Expensive, important investments typically send people to the internet. House hunters turn to websites and social media platforms to help them find the right home in the right neighborhood at the right price. Car buyers, too, take to the internet to find just the right vehicle. So if digital tools are vital for consumers making major purchases, it’s no wonder that recruiters turn to search engines to find the right talent. 

Recruiting products company Jobvite released its latest Recruiter Nation Survey in September, which reports that 92 percent of recruiters use social media to find top candidates. The trick for recruiters is getting past what seems like an intimidating search for an elusive needle in a massive haystack. They need a practical and precise way to turn up promising candidates. Kelly Dingee, director of strategic recruiting at Staffing Advisors, offers some suggestions.

Dingee recently conducted a Business and Legal Resources webinar titled “Digital Profiles—The New Resume: How to Search Online Profiles for Recruitment Success” (HR Laws can listen at http://www.hrlaws.com/audio/YM6051) in which she offered some tips and explained why going digital is important even as employers and jobseekers cling to more old-fashioned tools such as traditional resumes.

Resumes not going away
Dingee says the vast majority of human resources and recruiting professionals would answer an emphatic no if asked whether the traditional resume is dead. “It’s something that is normal in our world,” she says, but “it is awful to do … we all struggle with it.” Jobseekers with many years of experience find it especially difficult to keep a resume updated.

So even though traditional resumes present downsides for jobseekers—who have to worry about formatting and getting everything ordered correctly—and for recruiters—who have to review piles of resumes—they’re not going away. The old-fashioned resume is “really something that’s still required when everybody applies for a position,” Dingee says. “Very few companies don’t require it.”

But since the late 1990s, digital profiles have been growing in importance.
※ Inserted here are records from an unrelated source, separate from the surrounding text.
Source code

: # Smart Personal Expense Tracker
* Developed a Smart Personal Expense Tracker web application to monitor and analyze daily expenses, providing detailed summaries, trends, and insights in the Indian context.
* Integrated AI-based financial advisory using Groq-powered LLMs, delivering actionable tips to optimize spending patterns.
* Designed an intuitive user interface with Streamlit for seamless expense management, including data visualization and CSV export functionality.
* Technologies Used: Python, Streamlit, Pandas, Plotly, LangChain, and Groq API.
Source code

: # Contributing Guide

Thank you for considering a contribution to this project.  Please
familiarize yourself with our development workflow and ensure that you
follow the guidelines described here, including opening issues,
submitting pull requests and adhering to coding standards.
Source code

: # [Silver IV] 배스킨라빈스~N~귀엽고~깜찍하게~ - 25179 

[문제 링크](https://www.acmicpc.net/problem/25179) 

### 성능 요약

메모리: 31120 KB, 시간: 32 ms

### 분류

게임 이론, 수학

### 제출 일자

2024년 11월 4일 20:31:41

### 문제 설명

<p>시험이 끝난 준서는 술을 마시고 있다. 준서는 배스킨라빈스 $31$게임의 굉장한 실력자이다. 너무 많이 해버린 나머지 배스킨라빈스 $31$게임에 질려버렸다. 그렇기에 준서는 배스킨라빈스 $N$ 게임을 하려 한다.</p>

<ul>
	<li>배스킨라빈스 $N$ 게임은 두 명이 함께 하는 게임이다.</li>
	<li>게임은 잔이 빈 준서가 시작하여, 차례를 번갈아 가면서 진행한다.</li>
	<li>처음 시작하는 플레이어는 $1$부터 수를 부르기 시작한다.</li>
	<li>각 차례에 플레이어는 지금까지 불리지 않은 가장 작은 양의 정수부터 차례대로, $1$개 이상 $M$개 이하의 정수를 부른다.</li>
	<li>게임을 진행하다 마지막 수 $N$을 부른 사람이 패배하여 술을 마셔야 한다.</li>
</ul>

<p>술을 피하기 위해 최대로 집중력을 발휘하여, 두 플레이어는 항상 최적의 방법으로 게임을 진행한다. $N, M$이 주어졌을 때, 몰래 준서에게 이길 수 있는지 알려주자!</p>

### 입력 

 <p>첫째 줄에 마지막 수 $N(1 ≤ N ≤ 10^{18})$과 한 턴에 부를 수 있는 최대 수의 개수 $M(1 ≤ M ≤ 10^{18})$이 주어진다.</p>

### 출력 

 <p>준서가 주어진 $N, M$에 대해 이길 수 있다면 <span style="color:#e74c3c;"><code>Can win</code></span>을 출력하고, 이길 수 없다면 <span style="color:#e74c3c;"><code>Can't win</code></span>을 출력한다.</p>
Almost all job candidates—even the passive ones—have claimed their space on the internet, and businesses have grown up to help employers turn an internet candidate search into a successful hire. “So in some respects, profiles are the new online, digital resume,” Dingee says.

LinkedIn remains the go-to network for both recruiters and jobseekers. Dingee says the career site is a great place for people to build profiles, showcase examples of their work, and network with other people. It’s not the only choice, though.

Dingee says she frequently goes to about.me, a site that allows people to introduce themselves and show their talents in expansive ways. But recruiters have an ever-increasing array of other sites to consult. She suggests recruiters keep on top of the constantly changing world of useful internet sites by checking Search Engine Journal. She points to a September article listing a number of sites useful to recruiters.

Social networks can be useful
In addition to career-oriented platforms, Dingee says she often turns up possibilities by searching the more social sites such as Facebook, Twitter, Instagram, and Pinterest. Those sites can provide a great way to find people with the interests she’s looking for, but they require a recruiter to put on blinders to avoid inappropriate discrimination.

When using those sites, “you’re going to get a more well-rounded picture of people, but you really need to make sure you don’t put on your ‘judgy’ eyes and that you’re really looking at them based on a business standpoint,” Dingee says. Recruiters need to focus on the keywords they’re searching for and take care not to be swayed by the other information that shows up.